With this in mind, and having done online school since seventh grade, my trepidation was completely warranted. I hadn’t been to a brick-and-mortar school in years, and when I was, my needs weren’t met. Elevators were either out of service or far from where I needed to be, rendering them useless. My teachers complained because I had to leave class early to avoid the bustling, narrow hallways. I missed out on exciting field trips and was, every day, reminded of my “otherness.” When I could do something for myself, I was revered for “overcoming” my disability, when really, it wasn’t my disability I was overcoming; it was the landscape built for everyone except me in mind, with no tools to ease my burden. Each day felt, and still feels, like a cruel and twisted obstacle course that I can never complete.
While campus will never be as easy for me to navigate as my able-bodied friends (Heinz Hall has no elevator access), Arcadia was certainly a better option over larger and inaccessible colleges. For one, the campus is small. I live at Oak Summit, and should I ever need anything from campus, it’s only a short walk or drive away. All the stores I could ever need are a five-minute drive up the road, and there’s a bus stop right outside of the campus and Oak Summit.
One particular part of Arcadia that makes my life so much easier on campus is Disability Support Services. Throughout my entire educational career, I’d never received support like I do at DSS. They’re just an email or appointment away (during a usual, pandemic-free semester), working to provide accommodations to make my school life much easier. Through them I’ve been able to access online textbooks, utilize handicap-accessible bathrooms, get extra time on tests, arrange accessible housing, and more. The stress of faculty not accommodating my needs like in elementary and middle school faded away as soon as I met with Kathryn Duffy from DSS for the first time.

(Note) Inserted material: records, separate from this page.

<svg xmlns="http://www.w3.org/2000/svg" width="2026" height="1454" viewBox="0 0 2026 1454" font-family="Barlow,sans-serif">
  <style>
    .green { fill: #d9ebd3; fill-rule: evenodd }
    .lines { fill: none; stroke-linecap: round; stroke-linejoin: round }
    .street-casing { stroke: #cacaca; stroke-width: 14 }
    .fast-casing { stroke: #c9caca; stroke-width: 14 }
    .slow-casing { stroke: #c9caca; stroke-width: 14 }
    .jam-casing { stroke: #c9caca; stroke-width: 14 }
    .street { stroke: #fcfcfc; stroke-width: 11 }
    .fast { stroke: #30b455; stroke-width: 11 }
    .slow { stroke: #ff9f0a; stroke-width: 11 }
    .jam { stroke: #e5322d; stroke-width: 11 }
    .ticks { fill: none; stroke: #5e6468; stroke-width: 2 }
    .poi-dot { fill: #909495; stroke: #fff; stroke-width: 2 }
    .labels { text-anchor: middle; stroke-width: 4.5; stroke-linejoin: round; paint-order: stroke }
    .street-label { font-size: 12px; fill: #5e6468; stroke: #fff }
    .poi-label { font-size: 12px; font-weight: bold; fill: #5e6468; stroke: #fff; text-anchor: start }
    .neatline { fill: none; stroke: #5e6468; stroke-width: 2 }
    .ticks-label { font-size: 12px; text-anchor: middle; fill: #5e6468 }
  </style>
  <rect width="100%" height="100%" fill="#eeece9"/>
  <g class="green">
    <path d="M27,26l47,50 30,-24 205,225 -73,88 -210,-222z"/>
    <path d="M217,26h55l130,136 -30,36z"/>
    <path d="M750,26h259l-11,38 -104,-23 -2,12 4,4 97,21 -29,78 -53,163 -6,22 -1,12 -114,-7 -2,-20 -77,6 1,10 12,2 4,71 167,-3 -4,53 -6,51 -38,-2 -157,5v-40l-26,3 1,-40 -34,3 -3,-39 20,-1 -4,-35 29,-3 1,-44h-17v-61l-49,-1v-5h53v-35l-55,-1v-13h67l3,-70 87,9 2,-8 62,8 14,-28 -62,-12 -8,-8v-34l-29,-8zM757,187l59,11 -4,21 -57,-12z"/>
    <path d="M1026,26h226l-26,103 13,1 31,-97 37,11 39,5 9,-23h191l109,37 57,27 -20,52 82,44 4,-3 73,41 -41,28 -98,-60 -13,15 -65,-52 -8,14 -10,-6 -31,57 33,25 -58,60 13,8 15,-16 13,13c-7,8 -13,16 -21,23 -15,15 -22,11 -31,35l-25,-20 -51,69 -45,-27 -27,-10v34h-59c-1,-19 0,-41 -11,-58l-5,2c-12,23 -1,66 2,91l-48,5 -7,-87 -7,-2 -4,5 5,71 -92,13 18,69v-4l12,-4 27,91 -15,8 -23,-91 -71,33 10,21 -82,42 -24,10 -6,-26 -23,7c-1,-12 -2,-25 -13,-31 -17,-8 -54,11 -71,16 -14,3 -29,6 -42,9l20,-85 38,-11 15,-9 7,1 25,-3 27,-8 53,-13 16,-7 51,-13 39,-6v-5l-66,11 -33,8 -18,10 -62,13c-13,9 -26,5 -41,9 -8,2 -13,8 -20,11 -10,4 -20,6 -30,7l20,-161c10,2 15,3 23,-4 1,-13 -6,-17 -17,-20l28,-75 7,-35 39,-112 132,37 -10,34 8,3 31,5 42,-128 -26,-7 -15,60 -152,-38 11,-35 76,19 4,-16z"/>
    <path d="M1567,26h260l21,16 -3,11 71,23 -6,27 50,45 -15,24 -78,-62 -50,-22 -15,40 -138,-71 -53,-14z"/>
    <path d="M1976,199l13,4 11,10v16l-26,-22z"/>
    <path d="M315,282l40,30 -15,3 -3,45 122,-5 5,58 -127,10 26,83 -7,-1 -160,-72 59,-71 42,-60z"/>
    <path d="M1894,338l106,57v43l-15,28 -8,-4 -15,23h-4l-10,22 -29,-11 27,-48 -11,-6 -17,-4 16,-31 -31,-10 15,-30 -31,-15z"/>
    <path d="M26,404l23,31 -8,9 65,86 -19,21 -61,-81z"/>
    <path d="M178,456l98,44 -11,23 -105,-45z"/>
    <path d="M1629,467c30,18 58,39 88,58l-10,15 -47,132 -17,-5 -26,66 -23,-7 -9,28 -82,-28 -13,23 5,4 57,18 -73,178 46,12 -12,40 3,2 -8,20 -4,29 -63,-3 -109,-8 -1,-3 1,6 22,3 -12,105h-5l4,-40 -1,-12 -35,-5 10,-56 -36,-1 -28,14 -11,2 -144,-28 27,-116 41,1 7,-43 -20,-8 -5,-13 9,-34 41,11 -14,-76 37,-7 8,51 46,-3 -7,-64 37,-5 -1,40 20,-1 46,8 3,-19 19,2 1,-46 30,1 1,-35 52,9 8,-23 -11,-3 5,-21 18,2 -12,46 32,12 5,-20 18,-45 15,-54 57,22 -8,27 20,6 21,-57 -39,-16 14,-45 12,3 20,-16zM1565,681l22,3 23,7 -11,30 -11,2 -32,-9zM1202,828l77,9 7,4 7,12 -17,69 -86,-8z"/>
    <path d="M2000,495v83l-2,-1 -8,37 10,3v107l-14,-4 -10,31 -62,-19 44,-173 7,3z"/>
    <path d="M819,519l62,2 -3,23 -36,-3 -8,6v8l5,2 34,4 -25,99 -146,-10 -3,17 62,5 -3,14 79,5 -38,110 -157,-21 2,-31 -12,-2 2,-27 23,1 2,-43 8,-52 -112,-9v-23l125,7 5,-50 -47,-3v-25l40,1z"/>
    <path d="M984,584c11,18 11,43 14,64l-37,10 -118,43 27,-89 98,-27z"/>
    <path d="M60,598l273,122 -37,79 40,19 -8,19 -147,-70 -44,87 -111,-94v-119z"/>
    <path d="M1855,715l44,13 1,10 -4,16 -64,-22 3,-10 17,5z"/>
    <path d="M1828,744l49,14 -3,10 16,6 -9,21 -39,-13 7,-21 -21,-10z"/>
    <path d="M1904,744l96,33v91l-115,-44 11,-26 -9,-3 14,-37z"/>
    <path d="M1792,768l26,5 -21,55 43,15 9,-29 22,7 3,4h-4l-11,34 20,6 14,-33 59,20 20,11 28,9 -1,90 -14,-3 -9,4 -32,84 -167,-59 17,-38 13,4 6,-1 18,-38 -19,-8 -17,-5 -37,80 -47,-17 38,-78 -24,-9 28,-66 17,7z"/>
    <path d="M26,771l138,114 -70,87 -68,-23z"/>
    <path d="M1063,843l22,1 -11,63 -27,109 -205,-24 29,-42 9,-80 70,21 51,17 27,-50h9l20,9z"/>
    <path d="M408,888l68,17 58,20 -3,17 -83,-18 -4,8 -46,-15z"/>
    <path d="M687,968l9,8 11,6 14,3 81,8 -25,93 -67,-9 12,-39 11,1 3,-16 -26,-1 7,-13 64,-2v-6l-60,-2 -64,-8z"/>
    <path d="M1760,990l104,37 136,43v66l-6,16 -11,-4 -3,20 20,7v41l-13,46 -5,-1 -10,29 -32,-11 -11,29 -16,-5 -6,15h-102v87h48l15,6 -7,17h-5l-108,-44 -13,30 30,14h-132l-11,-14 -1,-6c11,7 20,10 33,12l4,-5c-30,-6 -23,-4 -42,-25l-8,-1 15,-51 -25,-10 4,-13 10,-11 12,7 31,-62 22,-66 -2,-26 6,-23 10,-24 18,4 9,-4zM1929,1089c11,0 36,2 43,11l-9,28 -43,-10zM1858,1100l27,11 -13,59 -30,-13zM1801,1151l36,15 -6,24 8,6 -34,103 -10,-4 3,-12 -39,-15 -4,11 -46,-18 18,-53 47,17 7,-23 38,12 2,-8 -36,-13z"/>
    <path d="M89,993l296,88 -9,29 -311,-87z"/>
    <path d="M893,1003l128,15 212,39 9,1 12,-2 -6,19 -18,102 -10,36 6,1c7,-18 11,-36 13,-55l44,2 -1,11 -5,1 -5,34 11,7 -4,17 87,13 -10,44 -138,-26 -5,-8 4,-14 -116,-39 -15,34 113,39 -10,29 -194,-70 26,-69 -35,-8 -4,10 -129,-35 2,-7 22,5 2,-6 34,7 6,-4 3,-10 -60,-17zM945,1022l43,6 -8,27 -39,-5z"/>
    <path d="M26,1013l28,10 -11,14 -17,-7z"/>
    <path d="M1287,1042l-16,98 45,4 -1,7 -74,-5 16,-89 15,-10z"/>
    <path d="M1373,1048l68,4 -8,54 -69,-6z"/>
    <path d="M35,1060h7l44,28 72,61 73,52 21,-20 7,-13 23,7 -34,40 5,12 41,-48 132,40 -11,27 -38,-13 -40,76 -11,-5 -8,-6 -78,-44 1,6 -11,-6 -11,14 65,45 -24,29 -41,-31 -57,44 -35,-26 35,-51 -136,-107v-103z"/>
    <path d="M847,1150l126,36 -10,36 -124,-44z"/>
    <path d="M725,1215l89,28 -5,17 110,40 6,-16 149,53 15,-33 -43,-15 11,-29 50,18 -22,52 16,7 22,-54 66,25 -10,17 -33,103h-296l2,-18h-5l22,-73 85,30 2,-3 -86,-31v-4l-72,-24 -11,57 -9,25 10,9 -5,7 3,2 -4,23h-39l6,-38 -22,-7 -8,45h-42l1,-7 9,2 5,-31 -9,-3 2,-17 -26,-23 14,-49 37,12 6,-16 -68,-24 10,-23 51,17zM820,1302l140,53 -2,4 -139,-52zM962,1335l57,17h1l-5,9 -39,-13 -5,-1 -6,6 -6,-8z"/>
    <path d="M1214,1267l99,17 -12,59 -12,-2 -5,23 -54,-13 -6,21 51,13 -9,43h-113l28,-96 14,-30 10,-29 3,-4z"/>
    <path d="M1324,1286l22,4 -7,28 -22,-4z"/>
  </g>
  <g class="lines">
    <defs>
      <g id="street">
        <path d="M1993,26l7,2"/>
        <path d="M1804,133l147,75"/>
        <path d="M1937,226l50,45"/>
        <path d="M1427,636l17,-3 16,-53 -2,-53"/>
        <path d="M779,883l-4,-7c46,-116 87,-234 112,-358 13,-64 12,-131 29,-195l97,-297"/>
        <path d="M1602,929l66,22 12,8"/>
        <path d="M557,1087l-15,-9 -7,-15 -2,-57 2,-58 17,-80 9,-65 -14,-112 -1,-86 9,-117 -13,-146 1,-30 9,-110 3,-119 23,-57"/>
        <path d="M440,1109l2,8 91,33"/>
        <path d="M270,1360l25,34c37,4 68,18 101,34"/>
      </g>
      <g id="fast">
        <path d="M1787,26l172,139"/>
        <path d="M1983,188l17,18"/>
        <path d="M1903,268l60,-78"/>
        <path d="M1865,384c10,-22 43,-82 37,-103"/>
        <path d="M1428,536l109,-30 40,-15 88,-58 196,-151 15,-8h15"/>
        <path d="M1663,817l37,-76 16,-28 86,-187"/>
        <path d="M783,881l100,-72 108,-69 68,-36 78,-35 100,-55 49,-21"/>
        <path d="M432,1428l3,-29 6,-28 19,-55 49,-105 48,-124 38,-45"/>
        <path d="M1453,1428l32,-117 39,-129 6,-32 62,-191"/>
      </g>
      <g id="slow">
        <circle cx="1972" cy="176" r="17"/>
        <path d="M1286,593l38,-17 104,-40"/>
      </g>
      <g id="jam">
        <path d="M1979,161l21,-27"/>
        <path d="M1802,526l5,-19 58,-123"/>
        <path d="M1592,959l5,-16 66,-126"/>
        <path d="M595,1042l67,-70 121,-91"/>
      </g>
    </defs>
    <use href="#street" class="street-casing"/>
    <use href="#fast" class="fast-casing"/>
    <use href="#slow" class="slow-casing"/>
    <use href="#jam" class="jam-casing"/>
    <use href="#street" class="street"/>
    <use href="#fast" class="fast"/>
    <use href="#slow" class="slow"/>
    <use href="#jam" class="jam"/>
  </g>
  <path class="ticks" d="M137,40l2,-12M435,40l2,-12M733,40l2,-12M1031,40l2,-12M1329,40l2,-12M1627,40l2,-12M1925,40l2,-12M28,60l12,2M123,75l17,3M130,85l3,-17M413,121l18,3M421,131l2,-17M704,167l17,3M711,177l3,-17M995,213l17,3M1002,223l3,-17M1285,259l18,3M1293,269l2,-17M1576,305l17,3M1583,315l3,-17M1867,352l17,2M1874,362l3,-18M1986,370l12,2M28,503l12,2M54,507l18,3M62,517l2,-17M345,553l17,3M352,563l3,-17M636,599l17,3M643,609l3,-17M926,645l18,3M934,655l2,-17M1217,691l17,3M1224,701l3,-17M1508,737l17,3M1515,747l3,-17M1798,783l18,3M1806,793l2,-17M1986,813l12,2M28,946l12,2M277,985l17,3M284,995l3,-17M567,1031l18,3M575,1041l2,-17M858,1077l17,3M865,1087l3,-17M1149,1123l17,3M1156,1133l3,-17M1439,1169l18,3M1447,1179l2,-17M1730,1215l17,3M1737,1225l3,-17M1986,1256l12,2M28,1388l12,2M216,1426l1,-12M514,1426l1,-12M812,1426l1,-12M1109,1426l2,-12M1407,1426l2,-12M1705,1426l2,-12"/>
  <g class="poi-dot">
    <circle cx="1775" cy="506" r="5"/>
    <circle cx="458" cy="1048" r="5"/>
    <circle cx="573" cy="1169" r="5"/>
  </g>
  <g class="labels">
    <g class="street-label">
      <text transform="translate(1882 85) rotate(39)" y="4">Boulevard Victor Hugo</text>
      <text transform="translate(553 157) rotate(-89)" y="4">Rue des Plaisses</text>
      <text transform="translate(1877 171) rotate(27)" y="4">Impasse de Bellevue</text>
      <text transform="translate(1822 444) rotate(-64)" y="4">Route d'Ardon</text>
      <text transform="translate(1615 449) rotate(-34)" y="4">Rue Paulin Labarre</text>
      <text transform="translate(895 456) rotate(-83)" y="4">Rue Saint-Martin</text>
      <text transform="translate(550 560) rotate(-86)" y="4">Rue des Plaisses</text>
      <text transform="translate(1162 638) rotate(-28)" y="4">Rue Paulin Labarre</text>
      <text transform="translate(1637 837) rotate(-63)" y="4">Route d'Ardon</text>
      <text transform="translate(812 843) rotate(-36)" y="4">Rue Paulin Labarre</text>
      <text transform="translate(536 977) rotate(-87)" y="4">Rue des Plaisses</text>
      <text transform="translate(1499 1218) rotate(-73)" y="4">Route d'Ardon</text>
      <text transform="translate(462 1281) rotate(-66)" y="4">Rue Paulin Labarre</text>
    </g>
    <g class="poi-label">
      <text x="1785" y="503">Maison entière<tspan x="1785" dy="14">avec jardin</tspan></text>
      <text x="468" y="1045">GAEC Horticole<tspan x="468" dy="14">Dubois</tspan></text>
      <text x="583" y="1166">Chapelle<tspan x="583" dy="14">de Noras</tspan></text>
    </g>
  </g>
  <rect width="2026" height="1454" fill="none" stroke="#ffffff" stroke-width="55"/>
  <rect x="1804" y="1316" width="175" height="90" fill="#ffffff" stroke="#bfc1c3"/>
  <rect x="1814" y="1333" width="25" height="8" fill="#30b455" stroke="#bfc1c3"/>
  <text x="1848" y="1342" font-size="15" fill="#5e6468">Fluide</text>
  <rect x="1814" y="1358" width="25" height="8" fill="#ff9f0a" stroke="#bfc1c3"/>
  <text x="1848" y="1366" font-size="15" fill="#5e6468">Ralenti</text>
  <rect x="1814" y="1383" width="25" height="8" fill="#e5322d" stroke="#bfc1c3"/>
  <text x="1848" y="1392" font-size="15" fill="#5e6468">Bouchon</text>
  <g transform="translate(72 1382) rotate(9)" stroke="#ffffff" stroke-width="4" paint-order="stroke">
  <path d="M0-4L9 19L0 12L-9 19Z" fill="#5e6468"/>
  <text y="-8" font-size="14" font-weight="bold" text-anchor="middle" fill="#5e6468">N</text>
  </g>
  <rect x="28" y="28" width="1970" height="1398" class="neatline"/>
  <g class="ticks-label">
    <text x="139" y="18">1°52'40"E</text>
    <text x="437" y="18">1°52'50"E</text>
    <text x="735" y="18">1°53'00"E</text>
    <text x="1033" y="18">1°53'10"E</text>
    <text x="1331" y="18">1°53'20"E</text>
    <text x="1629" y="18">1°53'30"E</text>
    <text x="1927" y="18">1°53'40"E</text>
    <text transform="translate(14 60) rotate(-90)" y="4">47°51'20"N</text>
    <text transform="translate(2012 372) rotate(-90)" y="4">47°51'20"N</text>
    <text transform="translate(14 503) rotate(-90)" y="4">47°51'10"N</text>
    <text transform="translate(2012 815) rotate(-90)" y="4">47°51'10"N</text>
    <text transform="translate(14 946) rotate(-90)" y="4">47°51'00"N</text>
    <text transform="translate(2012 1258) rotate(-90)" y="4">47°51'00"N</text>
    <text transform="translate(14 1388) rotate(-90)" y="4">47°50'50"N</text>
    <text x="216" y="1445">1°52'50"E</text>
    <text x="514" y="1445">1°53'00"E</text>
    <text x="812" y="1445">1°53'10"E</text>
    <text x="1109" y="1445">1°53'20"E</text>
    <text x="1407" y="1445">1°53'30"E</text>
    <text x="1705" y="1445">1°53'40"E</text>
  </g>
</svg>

I’ve also found no issue getting help from others on campus. Arcadia is such a small school, and it feels like a little community. Even if I don’t know everyone personally, I’ve seen lots of the student body while out and about and they’ve been nothing but friendly and helpful. Shortly before writing this post, I was struggling trying to get my bags inside. Two students immediately rushed to my aid while a third opened the door, and they helped me carry everything inside my apartment. While not everyone knows what kind of disability I have or who I am, the students have been so helpful to me.
Not every place is perfect, and I don’t expect it to be, not right away. A lot of the automatic door buttons on campus don’t work, and sliding my key card can be embarrassingly difficult. On bad days, the hilly campus can be a challenge to navigate. However, I’m hoping to change all these things and more through my participation in the Accessibility Committee, a group made up of students and faculty that work to address and resolve accessibility issues on campus. And you can make a difference, too, for yourself and others. Talk to Disability Support Services about your concerns. Show them that though the disabled population of Arcadia is small, it’s still just as important as the able-bodied population.